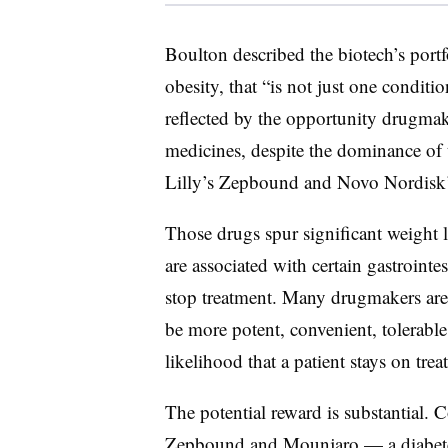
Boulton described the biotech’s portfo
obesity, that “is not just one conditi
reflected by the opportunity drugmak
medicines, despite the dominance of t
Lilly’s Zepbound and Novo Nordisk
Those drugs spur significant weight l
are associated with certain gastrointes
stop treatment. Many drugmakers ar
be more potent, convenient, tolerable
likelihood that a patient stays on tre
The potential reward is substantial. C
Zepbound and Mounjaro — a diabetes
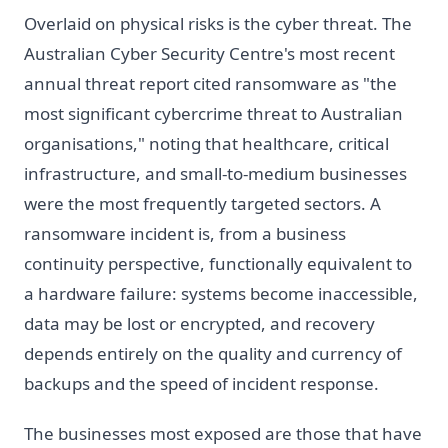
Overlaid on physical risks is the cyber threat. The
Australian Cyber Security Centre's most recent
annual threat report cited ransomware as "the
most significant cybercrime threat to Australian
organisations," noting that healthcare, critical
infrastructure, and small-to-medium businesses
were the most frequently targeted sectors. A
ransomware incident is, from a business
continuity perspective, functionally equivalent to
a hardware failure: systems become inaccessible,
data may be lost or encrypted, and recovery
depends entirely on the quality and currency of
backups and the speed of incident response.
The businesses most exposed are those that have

- - - - -

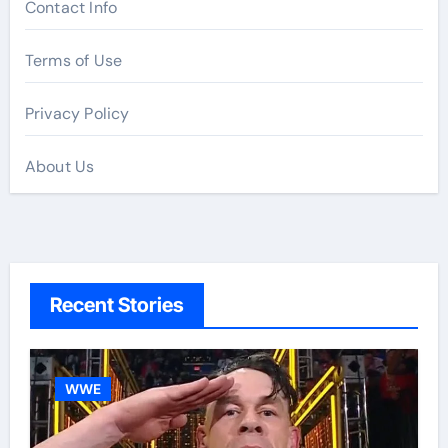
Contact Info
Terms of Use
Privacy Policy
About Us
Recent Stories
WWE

- - - - -

▶ [Task item]: Reproduce the lines of the entries above verbatim, from the line containing "Boulton described the biotech’s portfo" through the line containing "Zepbound and Mounjaro — a diabetes", with both of those lines included.

▶ [The answer]:
Boulton described the biotech’s portfo
obesity, that “is not just one conditi
reflected by the opportunity drugmak
medicines, despite the dominance of t
Lilly’s Zepbound and Novo Nordisk
Those drugs spur significant weight l
are associated with certain gastrointes
stop treatment. Many drugmakers ar
be more potent, convenient, tolerable
likelihood that a patient stays on tre
The potential reward is substantial. C
Zepbound and Mounjaro — a diabetes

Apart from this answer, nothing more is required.